Aku menggeleng, lalu menghentikan langkah sebelum mencapai mobil. Gavin ikut-ikutan berhenti, lalu memandangku dengan satu alis terangkat.
"Mungkin ini terlalu cepat, tapi rasanya nggak ada yang salah kalau aku tahu tempat tinggal kamu, 'kan?"
Hening. Gavin tidak bereaksi, memunculkan prasangka buruk di hati. Logikanya, kami dekat, lalu apa masalahnya jika aku tahu dia tinggal di mana? Tapi selang beberapa menit dia hanya diam setelah sempat memberikan reaksi terkejut dari ekspresinya.
"Oke, lupain aja, Gavin. Masih ada banyak hari."
Aku sudah melangkah, berniat mendahuluinya karena tidak mau berpikiran semakin buruk. Sampai seseorang mencekal pergelangan tanganku, hingga akhirnya aku membalik tubuh.
"Aku cuma canggung karena tiba-tiba seorang gadis cantik mau datang ke tempat tinggalku. Ya, tentu nggak ada yang salah. Maaf kalau barusan aku buat kamu merasa aneh."

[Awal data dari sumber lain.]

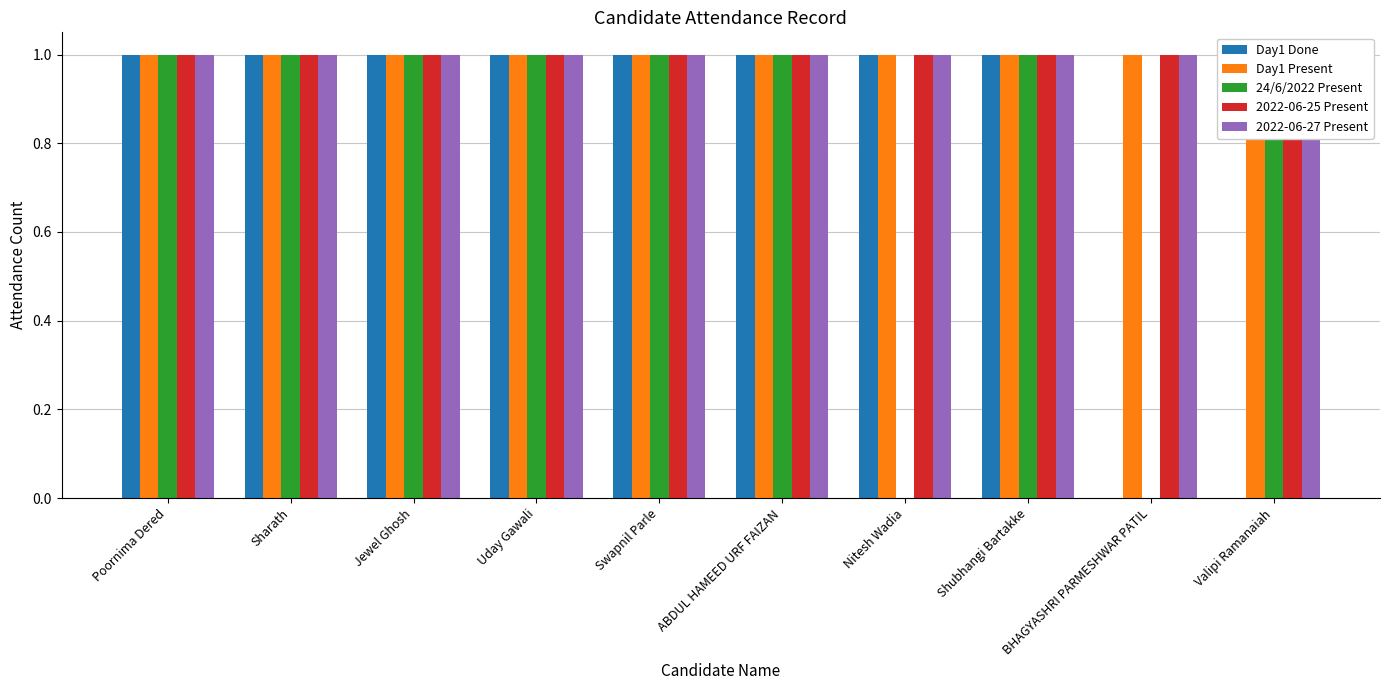

What is the sum of the Day1 Done values at Shubhangi Bartakke and Sharath?

2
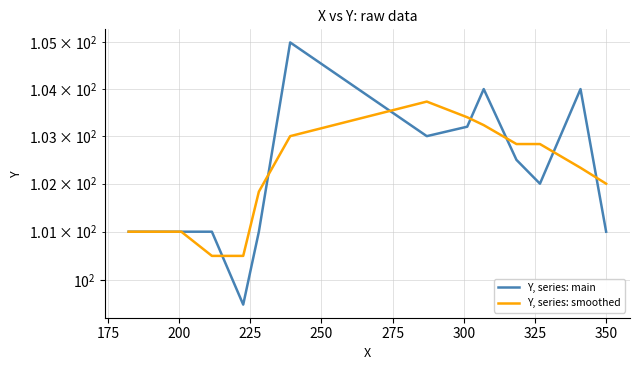

True or false: Y, series: main and Y, series: smoothed cross at least once.

True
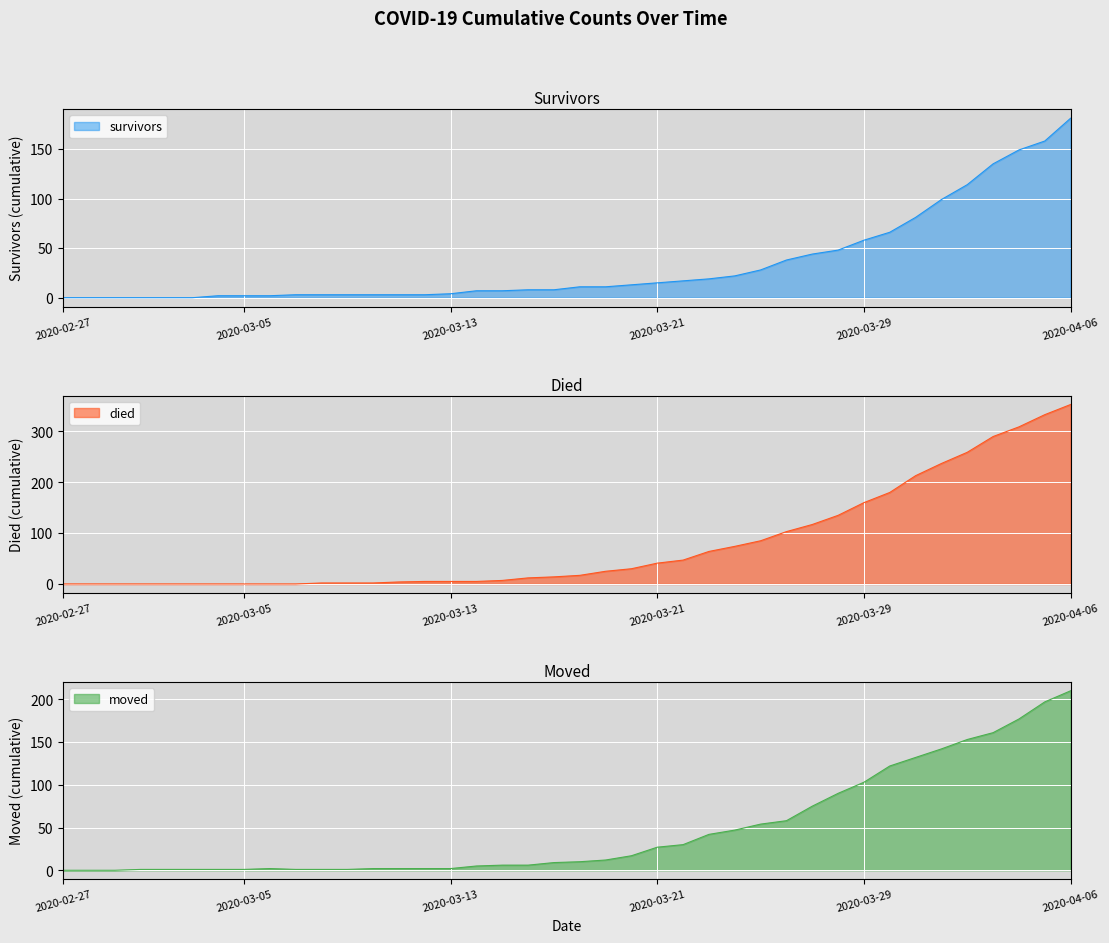

At which label is died closest to 176?

2020-03-30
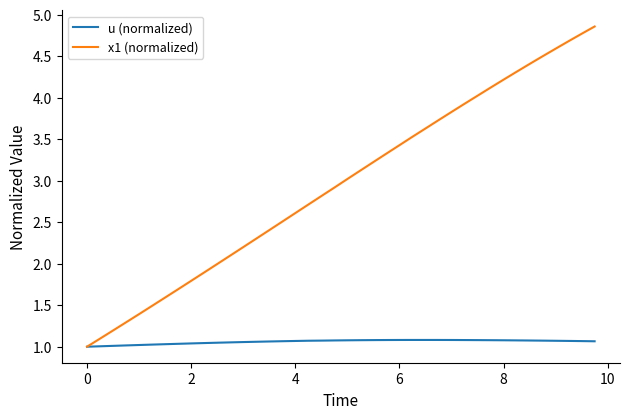

Which series has the largest range (max minus min)?

x1 (normalized)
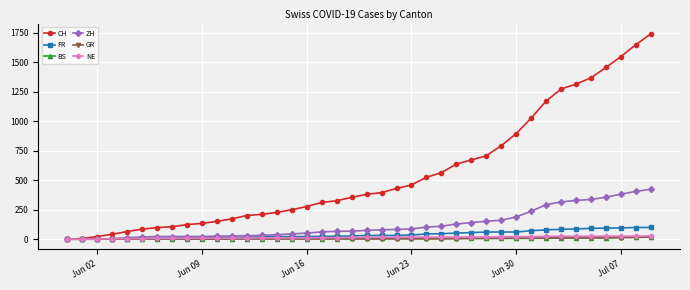

What is the maximum value shown in the chart?

1741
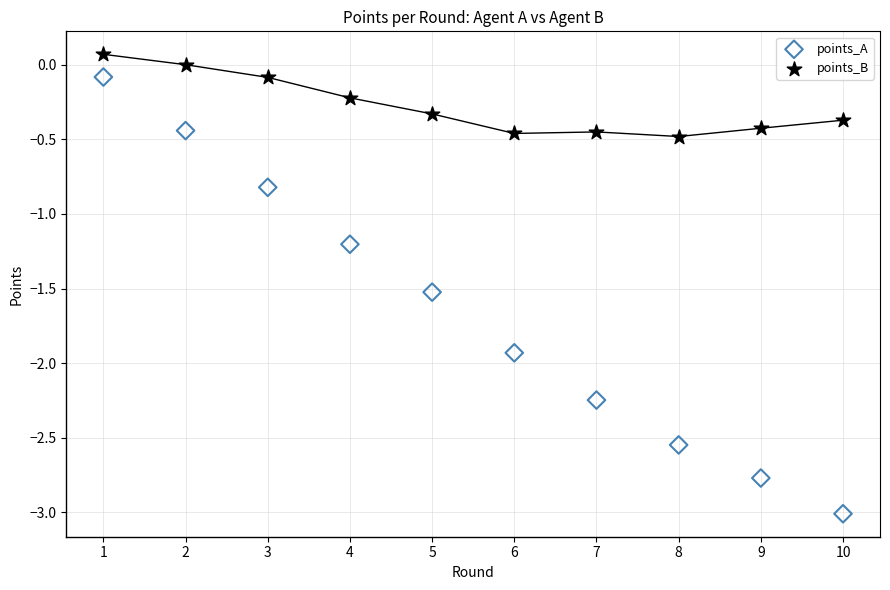

What is the X range (max minus min) for the scatter plot?

9.0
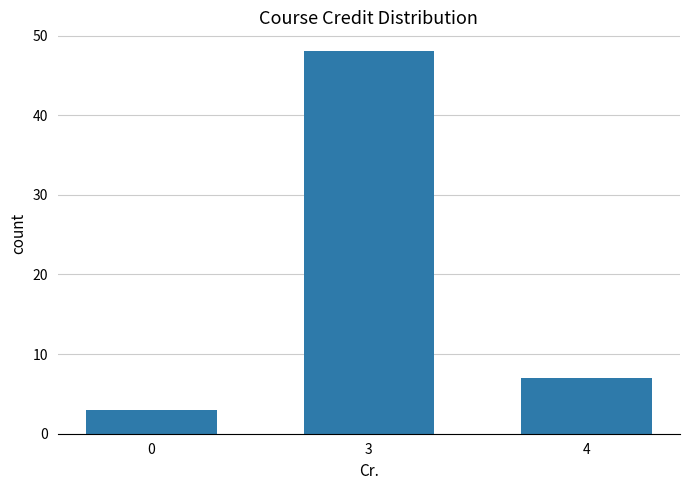

How many data points does each series have?

3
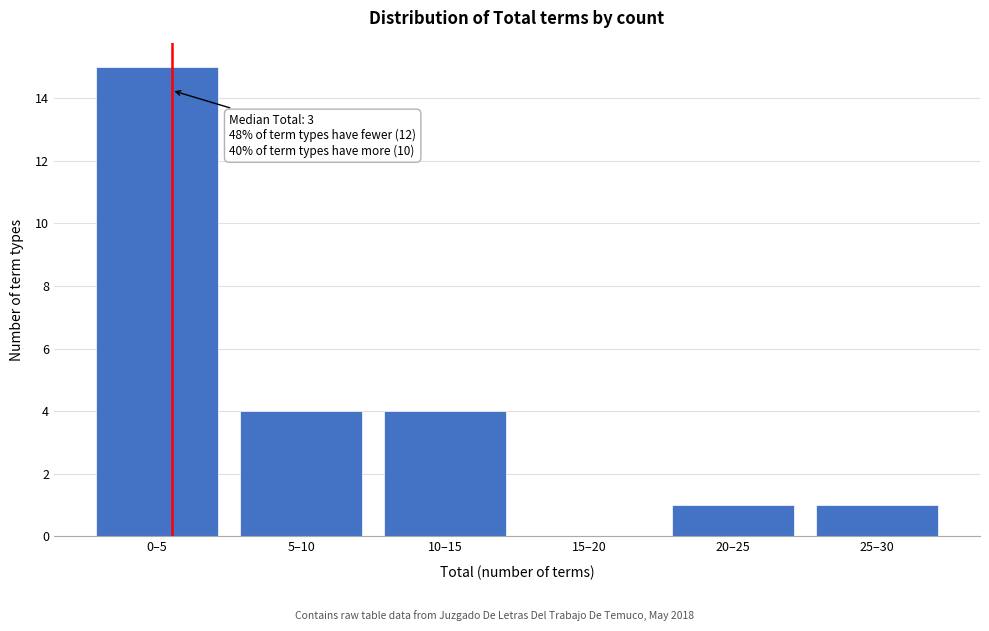

Reading right to left, extract all data points from this chart.

25–30=1	20–25=1	15–20=0	10–15=4	5–10=4	0–5=15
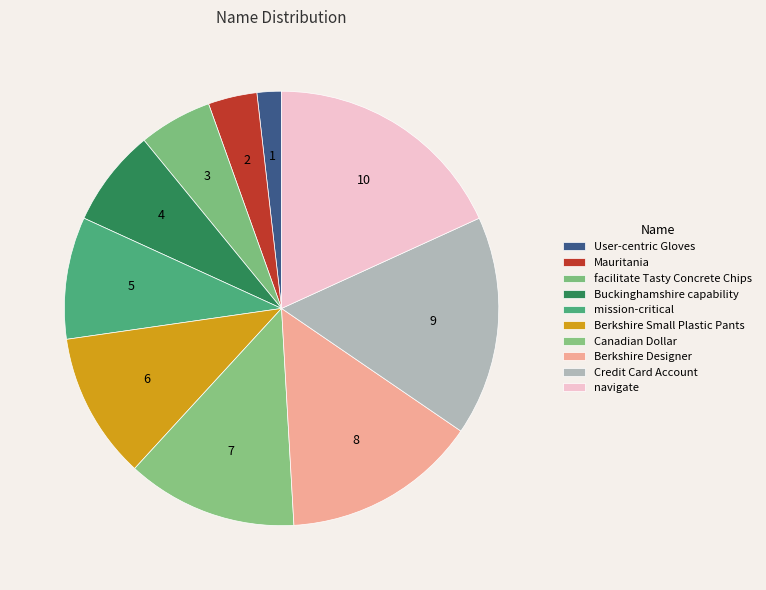

What is the ratio of the value at Mauritania to the value at User-centric Gloves?

2.0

Dan yang selanjutnya terjadi adalah kami menuju kediaman Gavin. Aku terus menjaga jarak agar tetap berada di belakang mobilnya. Sesekali tersenyum jika mengingat bagaimana tadi di basemen dia menyanggupi keinginanku.
Hari hampir gelap saat kami tiba di sebuah kawasan apartemen elite. Aku menatap sekitar, keadaan sunyi, sebuah tempat nyaman setelah lelah beraktivitas selama seharian.
Tanpa membuang waktu, Gavin langsung mengajakku untuk memasuki lift. Dengan cekatan dia menekan angka-angka pada bagian depan unitnya setelah kami sampai. Kode berhasil dimasukkan, dia lantas membukakan pintu dan mempersilakan aku masuk.
Ruangan ini sepi, tidak ada tanda-tanda kehadiran orang lain. Dan aku menyadari, bahwa kami memang berdua saja di sini. Karena tadi semua sudut gelap, sampai akhirnya Gavin sendiri yang menyalakan lampu. Aku mulai gugup, hingga tak berani beranjak, dan tetap berdiri di dekat pintu.
"Kamu tinggal sendirian?" tanyaku setelah menetralkan detakan di dada.
"Ya, kamu mau menginap?" Jantungku langsung berdebar kencang, meski Gavin menambahkan dengan kalimat, "Di sini ada dua kamar."